# Розлив



## Яков505 (7 Апр 2013)

Подскажите пожалуйста на счёт розлива. Как я знаю у 4-х голосных бывает 2 типа розлива. Это 16-8-8-8, и 16-8-8-4. Подскажите пожалуйста как они выглядят нарисованными, и какой будет лучше?


----------



## Vladimir Zh (7 Апр 2013)

Яков505 писал:


> какой (розлив) будет лучше?


Вопрос поставлен неправильно.
То, что Вы обозначили, как 16-8-8-4 (строевой голос, голос, настроенный чуть выше, голос на октаву верх и голос на октаву вниз), это обыкновенный рАзлив (у А.Мирека, по крайней мере, при обозначении данного сочетания голосов употреблена буква "А". Ему я доверяю больше). 
То, что Вы обозначили, как 16-8-8-8 (строевой голос, голос, настроенный чуть выше, голос, настроенный чуть ниже, и голос на октаву вверх) называется "французский разлив". Правда, встречается настройка, при которой строевой голос будет ниже двух разливных. 
Ни тот, ни другой разлив не лучше и не хуже.
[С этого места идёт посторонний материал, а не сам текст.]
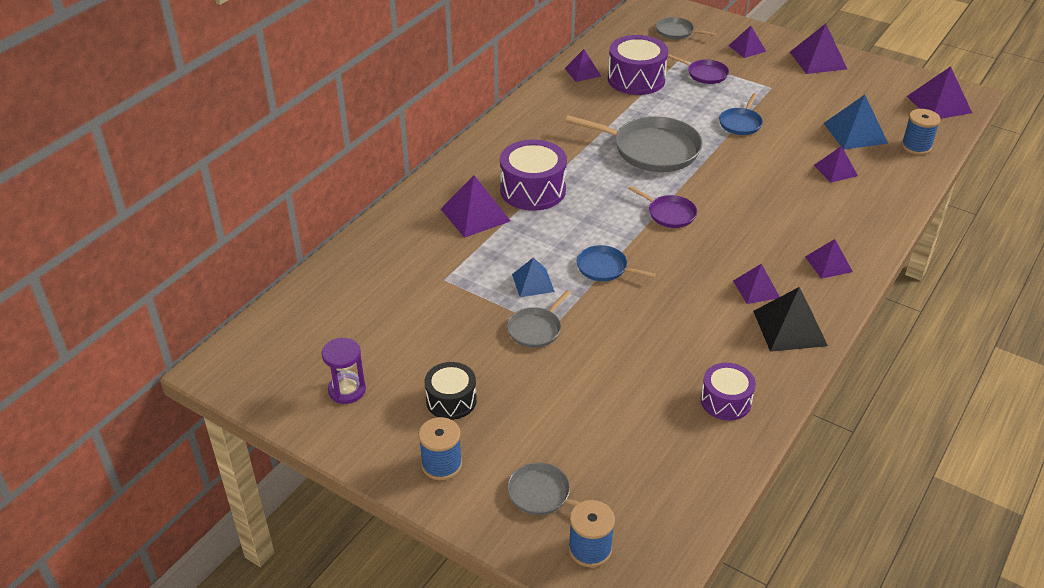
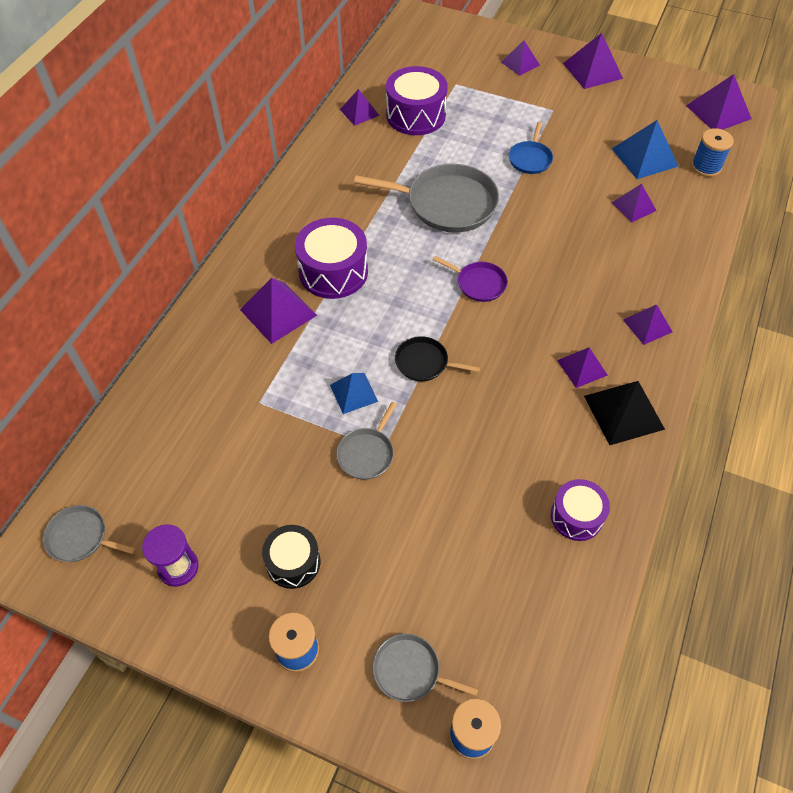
camera: 10 degrees left, 15 degrees up
blue pan [577,245,656,281] -> black pan [395,336,480,381]
grey pan [656,17,716,39] -> grey pan moved to [43,505,136,562]
purple pan [668,54,729,84] -> none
Это разные разливы. Мало того. Мне нередко приходится уменьшать разлив. Именно уменьшать, а не убирать. Т.к. на наше российское ухо разлив на немецком Weltmeistere звучит грубовато. Всё зависит от настройщика. На фабрике одни критерии настройки разлива, у Вас могут быть другие слуховые предпочтения. Можно сделать очень ярким, даже грубым, обыкновенный разлив. А можно приглушить, смягчить французский разлив.


----------



## Яков505 (7 Апр 2013)

Спасибо большое!


----------